Jika sudah mencapai titik batas, maka dipaksakan jadi masalah. Setinggi apapun jabatan seorang pegawai, senang atau tidak. Rela atau tidak. Mau tidak mau, ia harus menerima segala sesuatu ada waktunya sebagai kenyataan. Yakni ia harus memasuki titik batas.
Lalu, ada pertanyaan penting. Apakah yang kita bisa lakukan menyangkut keselamatan? Kita membutuhkan, namun upaya apapun kita terbentur pada keyerbatasan. Kita sudah mencapai puncak kesalehan. Kita sudah berdoa sebanyak-banyaknya dan sebaik-baiknya. Sayang, tidak ada satu pun manusia mampu meraih keselamatan. Lalu, bagaimana?

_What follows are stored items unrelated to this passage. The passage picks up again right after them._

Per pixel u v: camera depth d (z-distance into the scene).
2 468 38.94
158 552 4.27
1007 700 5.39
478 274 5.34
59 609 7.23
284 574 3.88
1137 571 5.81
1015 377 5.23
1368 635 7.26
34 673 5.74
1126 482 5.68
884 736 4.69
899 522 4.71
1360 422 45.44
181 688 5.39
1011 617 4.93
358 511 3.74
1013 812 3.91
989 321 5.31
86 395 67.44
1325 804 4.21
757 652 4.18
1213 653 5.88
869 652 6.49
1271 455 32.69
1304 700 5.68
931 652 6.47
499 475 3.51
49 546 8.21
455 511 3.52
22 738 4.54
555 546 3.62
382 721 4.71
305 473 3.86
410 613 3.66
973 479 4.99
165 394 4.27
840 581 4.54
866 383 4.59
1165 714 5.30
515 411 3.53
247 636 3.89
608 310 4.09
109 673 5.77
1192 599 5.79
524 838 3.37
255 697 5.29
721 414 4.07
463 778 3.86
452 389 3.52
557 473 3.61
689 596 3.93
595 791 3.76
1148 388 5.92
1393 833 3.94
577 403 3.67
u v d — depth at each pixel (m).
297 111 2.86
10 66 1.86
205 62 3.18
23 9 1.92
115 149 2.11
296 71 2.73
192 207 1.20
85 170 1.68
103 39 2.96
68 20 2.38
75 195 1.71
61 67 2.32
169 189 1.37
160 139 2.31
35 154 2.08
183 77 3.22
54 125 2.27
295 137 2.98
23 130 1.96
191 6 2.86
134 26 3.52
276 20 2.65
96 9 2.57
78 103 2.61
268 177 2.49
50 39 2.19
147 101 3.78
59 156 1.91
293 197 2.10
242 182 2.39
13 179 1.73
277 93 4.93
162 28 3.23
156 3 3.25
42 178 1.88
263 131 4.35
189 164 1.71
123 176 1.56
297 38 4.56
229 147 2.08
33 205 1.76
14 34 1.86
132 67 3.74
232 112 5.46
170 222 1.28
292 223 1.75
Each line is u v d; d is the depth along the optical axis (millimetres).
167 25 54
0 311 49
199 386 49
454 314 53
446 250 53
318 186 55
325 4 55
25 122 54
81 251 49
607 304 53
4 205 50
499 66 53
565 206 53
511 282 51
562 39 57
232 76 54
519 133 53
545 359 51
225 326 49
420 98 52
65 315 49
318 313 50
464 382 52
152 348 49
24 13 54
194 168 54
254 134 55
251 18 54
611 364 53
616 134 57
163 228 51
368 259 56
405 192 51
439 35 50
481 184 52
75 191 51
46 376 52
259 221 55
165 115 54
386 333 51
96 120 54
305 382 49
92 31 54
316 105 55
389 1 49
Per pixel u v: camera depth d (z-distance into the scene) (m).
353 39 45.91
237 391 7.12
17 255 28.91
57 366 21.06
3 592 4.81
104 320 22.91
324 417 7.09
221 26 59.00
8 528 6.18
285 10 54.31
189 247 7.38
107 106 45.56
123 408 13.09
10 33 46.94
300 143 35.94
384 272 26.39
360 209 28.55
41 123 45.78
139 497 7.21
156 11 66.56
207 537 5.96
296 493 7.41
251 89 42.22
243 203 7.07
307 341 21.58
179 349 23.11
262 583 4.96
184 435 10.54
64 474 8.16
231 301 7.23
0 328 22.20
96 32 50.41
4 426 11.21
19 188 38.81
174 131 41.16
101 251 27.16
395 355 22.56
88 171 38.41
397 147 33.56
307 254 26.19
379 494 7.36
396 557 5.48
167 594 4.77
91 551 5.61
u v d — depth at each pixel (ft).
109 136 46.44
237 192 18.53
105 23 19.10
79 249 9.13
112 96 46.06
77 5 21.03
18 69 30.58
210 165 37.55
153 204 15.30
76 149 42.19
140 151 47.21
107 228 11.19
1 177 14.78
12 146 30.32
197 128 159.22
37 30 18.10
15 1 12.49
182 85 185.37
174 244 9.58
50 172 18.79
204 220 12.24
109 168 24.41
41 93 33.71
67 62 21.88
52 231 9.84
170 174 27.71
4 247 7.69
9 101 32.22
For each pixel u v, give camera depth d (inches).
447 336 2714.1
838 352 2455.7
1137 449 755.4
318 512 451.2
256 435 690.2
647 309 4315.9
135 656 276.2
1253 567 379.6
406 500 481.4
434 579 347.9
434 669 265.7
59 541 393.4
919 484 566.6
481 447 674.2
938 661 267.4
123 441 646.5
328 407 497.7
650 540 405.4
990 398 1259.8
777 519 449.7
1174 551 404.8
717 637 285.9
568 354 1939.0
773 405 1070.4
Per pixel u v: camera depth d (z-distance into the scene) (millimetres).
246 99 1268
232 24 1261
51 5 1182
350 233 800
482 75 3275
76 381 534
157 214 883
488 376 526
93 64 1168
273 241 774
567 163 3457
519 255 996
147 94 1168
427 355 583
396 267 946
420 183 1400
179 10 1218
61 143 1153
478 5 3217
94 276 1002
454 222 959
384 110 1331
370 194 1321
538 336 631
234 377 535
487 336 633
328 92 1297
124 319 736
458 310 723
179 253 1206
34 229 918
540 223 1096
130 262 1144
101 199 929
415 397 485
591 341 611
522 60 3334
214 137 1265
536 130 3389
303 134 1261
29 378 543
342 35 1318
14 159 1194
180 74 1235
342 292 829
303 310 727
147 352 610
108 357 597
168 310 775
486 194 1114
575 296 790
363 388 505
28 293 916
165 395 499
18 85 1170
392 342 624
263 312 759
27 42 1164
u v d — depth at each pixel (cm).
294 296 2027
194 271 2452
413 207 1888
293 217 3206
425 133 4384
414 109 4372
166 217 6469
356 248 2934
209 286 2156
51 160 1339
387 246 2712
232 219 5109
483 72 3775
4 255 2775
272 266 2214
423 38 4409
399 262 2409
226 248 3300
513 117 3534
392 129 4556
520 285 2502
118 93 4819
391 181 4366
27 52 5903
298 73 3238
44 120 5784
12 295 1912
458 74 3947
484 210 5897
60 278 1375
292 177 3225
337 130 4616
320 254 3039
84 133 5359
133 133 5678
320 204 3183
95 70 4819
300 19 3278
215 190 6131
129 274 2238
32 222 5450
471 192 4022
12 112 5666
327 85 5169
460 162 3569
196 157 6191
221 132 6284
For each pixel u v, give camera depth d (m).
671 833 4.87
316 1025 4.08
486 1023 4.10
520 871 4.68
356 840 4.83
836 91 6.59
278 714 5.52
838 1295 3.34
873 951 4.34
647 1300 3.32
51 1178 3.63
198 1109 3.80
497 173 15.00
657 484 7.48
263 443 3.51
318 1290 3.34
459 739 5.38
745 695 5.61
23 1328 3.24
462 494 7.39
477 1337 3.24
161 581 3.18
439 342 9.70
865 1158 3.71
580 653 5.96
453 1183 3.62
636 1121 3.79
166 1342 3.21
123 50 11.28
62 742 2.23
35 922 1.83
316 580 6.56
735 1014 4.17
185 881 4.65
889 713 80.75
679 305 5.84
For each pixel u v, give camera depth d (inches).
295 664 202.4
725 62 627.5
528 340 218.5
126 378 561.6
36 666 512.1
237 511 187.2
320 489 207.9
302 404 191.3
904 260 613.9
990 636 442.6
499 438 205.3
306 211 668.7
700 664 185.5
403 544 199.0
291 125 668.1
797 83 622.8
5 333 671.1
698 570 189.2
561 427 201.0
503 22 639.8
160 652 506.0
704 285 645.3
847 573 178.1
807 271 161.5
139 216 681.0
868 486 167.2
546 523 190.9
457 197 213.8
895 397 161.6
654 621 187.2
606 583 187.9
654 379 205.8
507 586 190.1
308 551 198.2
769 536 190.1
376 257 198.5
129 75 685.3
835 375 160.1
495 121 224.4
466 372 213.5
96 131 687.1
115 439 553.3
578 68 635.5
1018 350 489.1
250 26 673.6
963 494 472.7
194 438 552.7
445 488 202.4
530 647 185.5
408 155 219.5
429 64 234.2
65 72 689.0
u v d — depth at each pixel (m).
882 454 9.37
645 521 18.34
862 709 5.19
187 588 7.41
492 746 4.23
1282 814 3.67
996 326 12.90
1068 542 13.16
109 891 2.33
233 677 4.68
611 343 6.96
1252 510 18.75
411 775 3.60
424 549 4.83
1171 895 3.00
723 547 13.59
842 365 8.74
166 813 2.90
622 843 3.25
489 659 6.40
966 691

Saudaraku. Ada suatu fenomena alam, bernama pasir hisap. Jika seseorang terperosok ke pasir hisap lalu berjuang mau keluar. Justru pasir itu akan makin menyedotnya. Jadi, gerakan yang dibuat malah makin membahayakannya.
Lalu bagaimana agar bisa keluar dari pasir hisap dan lolos dari tenggelam? Satu-satunya jalan, ada orang yang mengulurkan tangan atau tongkat. Sekaligus bantuan ini harus dipercaya. Jika percaya orang terperosok pasir hisap itu, menangkap tangan terulur atau tongkat itu. Sehingga ia bisa ditarik keluar. Keselamatan seperti itu.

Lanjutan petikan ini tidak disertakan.